Begin Input rows

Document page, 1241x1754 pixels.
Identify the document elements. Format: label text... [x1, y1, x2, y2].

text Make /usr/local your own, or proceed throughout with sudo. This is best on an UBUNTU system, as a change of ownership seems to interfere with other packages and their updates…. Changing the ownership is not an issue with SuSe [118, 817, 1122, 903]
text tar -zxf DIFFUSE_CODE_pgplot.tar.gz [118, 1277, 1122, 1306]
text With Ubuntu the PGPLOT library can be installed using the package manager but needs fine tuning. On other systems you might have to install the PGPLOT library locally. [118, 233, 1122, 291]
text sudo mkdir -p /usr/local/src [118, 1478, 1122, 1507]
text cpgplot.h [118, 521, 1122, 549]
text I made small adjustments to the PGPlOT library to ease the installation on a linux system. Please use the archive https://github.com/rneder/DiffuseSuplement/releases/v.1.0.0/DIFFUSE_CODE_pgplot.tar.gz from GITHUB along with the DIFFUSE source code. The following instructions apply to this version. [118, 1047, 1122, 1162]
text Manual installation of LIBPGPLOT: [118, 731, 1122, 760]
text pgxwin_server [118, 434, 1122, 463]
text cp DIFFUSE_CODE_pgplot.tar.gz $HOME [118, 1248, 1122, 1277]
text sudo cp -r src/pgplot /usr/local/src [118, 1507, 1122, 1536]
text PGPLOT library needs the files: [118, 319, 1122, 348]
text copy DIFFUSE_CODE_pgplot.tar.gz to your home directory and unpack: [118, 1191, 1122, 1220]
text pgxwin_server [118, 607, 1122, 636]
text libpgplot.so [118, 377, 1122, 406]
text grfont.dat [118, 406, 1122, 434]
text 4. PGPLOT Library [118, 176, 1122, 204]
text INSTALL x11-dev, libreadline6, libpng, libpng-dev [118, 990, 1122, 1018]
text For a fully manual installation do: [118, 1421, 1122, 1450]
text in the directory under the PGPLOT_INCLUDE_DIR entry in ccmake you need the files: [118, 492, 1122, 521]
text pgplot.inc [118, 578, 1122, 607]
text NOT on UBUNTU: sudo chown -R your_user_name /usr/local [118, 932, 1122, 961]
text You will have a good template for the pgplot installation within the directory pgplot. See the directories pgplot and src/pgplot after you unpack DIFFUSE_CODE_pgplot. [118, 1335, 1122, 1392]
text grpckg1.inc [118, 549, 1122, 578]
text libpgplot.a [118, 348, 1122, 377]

End Input rows

Job — Reproduce every line of the material above word for word, without any changes.

Correct result —
Document page, 1241x1754 pixels.
Identify the document elements. Format: label text... [x1, y1, x2, y2].

text Make /usr/local your own, or proceed throughout with sudo. This is best on an UBUNTU system, as a change of ownership seems to interfere with other packages and their updates…. Changing the ownership is not an issue with SuSe [118, 817, 1122, 903]
text tar -zxf DIFFUSE_CODE_pgplot.tar.gz [118, 1277, 1122, 1306]
text With Ubuntu the PGPLOT library can be installed using the package manager but needs fine tuning. On other systems you might have to install the PGPLOT library locally. [118, 233, 1122, 291]
text sudo mkdir -p /usr/local/src [118, 1478, 1122, 1507]
text cpgplot.h [118, 521, 1122, 549]
text I made small adjustments to the PGPlOT library to ease the installation on a linux system. Please use the archive https://github.com/rneder/DiffuseSuplement/releases/v.1.0.0/DIFFUSE_CODE_pgplot.tar.gz from GITHUB along with the DIFFUSE source code. The following instructions apply to this version. [118, 1047, 1122, 1162]
text Manual installation of LIBPGPLOT: [118, 731, 1122, 760]
text pgxwin_server [118, 434, 1122, 463]
text cp DIFFUSE_CODE_pgplot.tar.gz $HOME [118, 1248, 1122, 1277]
text sudo cp -r src/pgplot /usr/local/src [118, 1507, 1122, 1536]
text PGPLOT library needs the files: [118, 319, 1122, 348]
text copy DIFFUSE_CODE_pgplot.tar.gz to your home directory and unpack: [118, 1191, 1122, 1220]
text pgxwin_server [118, 607, 1122, 636]
text libpgplot.so [118, 377, 1122, 406]
text grfont.dat [118, 406, 1122, 434]
text 4. PGPLOT Library [118, 176, 1122, 204]
text INSTALL x11-dev, libreadline6, libpng, libpng-dev [118, 990, 1122, 1018]
text For a fully manual installation do: [118, 1421, 1122, 1450]
text in the directory under the PGPLOT_INCLUDE_DIR entry in ccmake you need the files: [118, 492, 1122, 521]
text pgplot.inc [118, 578, 1122, 607]
text NOT on UBUNTU: sudo chown -R your_user_name /usr/local [118, 932, 1122, 961]
text You will have a good template for the pgplot installation within the directory pgplot. See the directories pgplot and src/pgplot after you unpack DIFFUSE_CODE_pgplot. [118, 1335, 1122, 1392]
text grpckg1.inc [118, 549, 1122, 578]
text libpgplot.a [118, 348, 1122, 377]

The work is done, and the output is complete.